== Records supplied ==

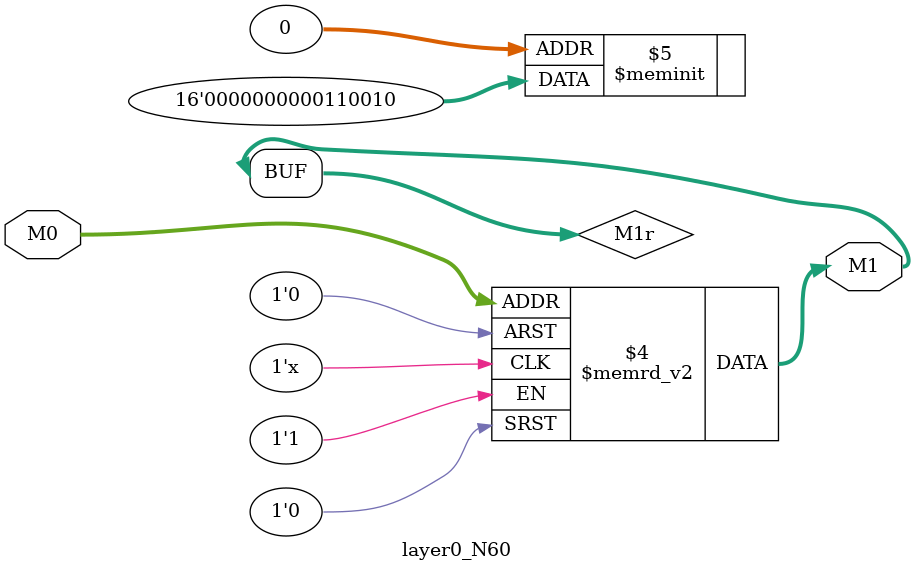
<source format=v>
module layer0_N60 ( input [2:0] M0, output [1:0] M1 );

	(*rom_style = "distributed" *) reg [1:0] M1r;
	assign M1 = M1r;
	always @ (M0) begin
		case (M0)
			3'b000: M1r = 2'b10;
			3'b100: M1r = 2'b00;
			3'b010: M1r = 2'b11;
			3'b110: M1r = 2'b00;
			3'b001: M1r = 2'b00;
			3'b101: M1r = 2'b00;
			3'b011: M1r = 2'b00;
			3'b111: M1r = 2'b00;

		endcase
	end
endmodule

</source>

===

Exercise aim:
The entries above need to be transcribed exactly, with the images left out.

Written response:
<source format=v>
module layer0_N60 ( input [2:0] M0, output [1:0] M1 );

	(*rom_style = "distributed" *) reg [1:0] M1r;
	assign M1 = M1r;
	always @ (M0) begin
		case (M0)
			3'b000: M1r = 2'b10;
			3'b100: M1r = 2'b00;
			3'b010: M1r = 2'b11;
			3'b110: M1r = 2'b00;
			3'b001: M1r = 2'b00;
			3'b101: M1r = 2'b00;
			3'b011: M1r = 2'b00;
			3'b111: M1r = 2'b00;

		endcase
	end
endmodule

</source>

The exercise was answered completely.